Cryptography 1: Symmetric Cryptography vs Asymmetric Cryptography
Cryptography embeds security into the blockchain, adding to its complexity. However, if the method used to encrypt your transaction is hackable, you risk losing your money.
Even though the subject at hand is elaborate and time-consuming, adding extra layers of security measures to your transactions, is a fool-proof method to keep your digital money safely.
My intention here is to explain the process step by step in two blog posts.
A History of Cryptography
The first known proof of the use of cryptography goes back to 1900 BC in Egypt. The scribe in the main chamber of the tomb of Khnumhotep II had unusual hieroglyphic symbols carved on it. It was not considered a form of secret writing though! It just included some sort of transformation of the usual text, to make it appear more formal.
At around 100 BC, Julius Caesar came up with the substitution cipher or as it is most known, the Caesar cipher. This was a form of encryption he deployed to send secret messages to his army generals stationed on the front lines. In a substitution cipher, each character of the plain text is replaced by another character to form the ciphertext. Each character in the Caesar cipher is shifted by 3 places, so the character A is replaced by D, B by E, and so forth. Drawing towards the end, Y is then replaced by B.
However, systems like these are fallible. These ciphers depend on the secrecy employed by the system and not on any encryption key. Once the system is known, any message can be decrypted and read.
The Vigenère cipher was designated in the 16th century. It was reputed to be the first cipher using an encryption key. The encryption key consisted of a repetition of the same word spanning the entire message. The ciphertext was produced by adding the message character with the key character modulo 26.
K= M O D E R N |M O D E R N| M O D E R N|- Encryption Key
M= H A V E A G R E A T D A Y T O D A Y — message
C= W P Z J S V V T E Y V O L I S I S M- Ciphertext
The Vigenère Cipher
This was still a weak cipher system even though it depended on the encryption key being held secret rather than the system itself.
Then at the start of the 19th century, Hebern designed an electro-mechanical contraption called the Hebern rotor machine.

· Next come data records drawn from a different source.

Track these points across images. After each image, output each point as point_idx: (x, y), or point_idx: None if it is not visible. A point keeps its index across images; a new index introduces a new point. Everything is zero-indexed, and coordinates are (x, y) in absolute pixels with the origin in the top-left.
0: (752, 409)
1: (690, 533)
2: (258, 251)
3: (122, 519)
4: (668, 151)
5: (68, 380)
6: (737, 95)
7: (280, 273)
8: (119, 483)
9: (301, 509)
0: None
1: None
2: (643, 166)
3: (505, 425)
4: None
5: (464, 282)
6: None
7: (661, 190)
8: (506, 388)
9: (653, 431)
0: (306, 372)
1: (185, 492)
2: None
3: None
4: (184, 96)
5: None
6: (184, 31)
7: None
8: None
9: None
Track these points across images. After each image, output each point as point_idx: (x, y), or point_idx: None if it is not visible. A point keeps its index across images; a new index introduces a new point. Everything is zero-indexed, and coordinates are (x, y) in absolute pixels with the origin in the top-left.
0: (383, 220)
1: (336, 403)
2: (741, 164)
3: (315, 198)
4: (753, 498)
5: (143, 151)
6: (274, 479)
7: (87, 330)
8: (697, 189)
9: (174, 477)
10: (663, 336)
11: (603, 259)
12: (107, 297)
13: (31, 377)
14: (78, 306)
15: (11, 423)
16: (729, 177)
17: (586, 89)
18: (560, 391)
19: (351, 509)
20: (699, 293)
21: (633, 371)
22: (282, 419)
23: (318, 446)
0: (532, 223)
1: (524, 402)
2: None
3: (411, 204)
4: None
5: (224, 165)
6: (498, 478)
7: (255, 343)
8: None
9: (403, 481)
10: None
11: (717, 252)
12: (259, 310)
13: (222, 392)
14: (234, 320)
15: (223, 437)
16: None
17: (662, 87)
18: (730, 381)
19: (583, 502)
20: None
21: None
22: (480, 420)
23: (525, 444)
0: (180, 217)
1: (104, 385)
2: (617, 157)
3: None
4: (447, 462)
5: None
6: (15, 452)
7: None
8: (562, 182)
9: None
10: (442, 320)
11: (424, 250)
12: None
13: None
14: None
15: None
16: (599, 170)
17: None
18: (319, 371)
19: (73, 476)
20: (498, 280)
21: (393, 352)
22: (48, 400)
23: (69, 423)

It made use of a single rotor in which the secret key was embedded in a rotating disc. However, this could also be broken using letter frequencies.
The Enigma machine came next. Invented by a German engineer called Arthur Scherbius at the end of World War I, German forces heavily used it during WWII. The cipher of the enigma machine was eventually cracked by the Polish who passed it on to British cryptographers to decrypt the daily key. Viva Alan Turing!
Up to WWII, most cryptography was connected to the military and used to hide military info. However, after WWII, organizations started using it to hide data from their competitors.
In the 1970s, IBM customers started requesting some type of encryption. IBM designed a cipher called Lucifer, which was eventually adopted as a Data Encryption Standard. However, once technology advanced, the encryption key for Lucifer was viewed as too small. In 2000, this was replaced by Rijndael, which became known as the Advanced Encryption Standard.
The Weaknesses of Symmetric Cryptography on The Blockchain
The symmetric cryptographic technique was the first key cryptography deployed on the blockchain. However, it was soon discovered that this was not secure enough. The same key was used by nodes to encode and decrypt the transactions sent.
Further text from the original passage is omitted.